(Edit tracking data)
>>

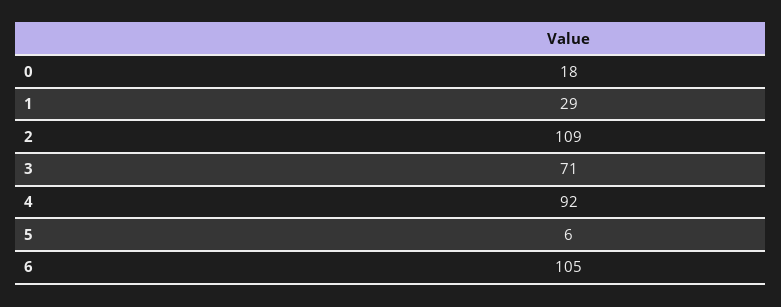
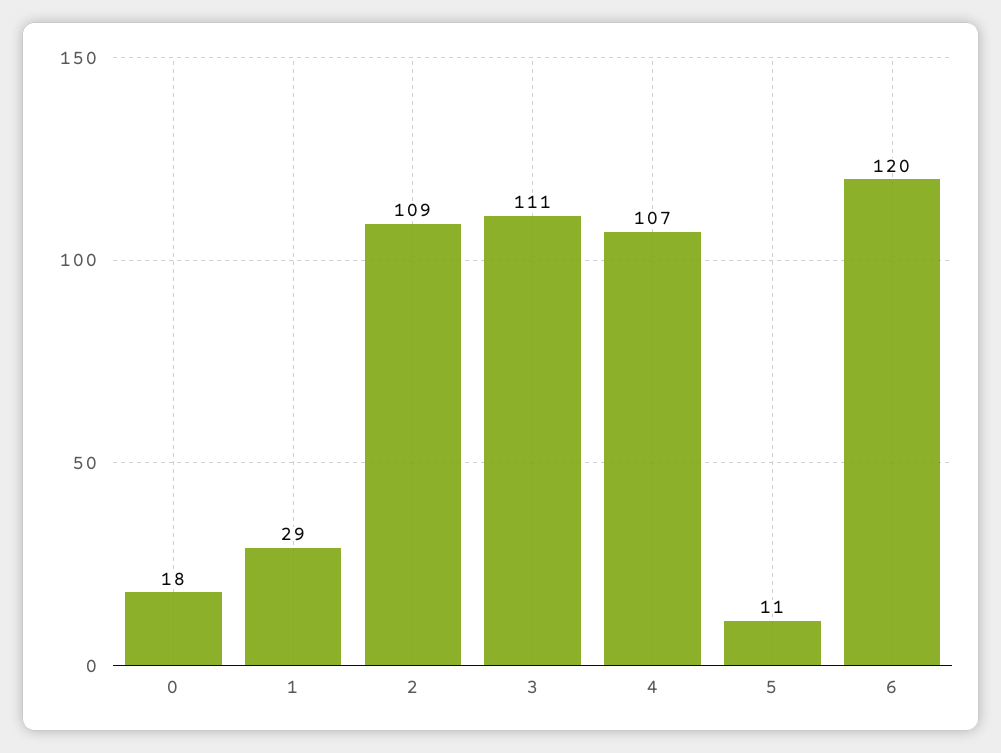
3: 71 -> 111
4: 92 -> 107
5: 6 -> 11
6: 105 -> 120

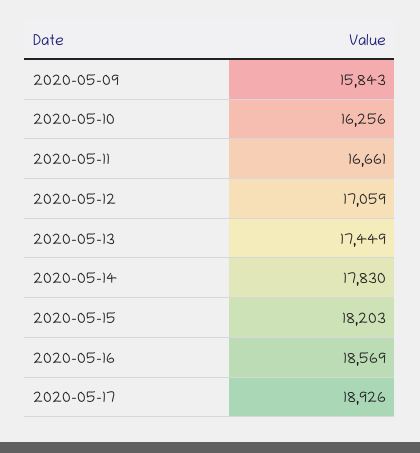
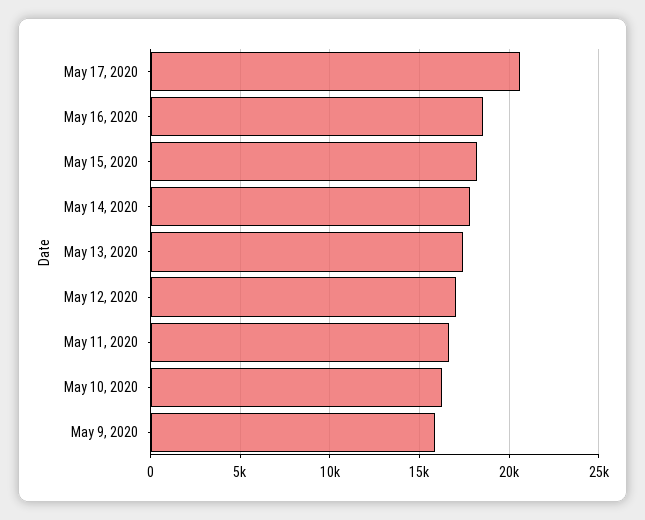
2020-05-17: 18926 -> 20500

<<

→ Problem to work on
Reproduce each entry exactly as given; no pictures, please.

→ Your response
3: 71 -> 111
4: 92 -> 107
5: 6 -> 11
6: 105 -> 120

2020-05-17: 18926 -> 20500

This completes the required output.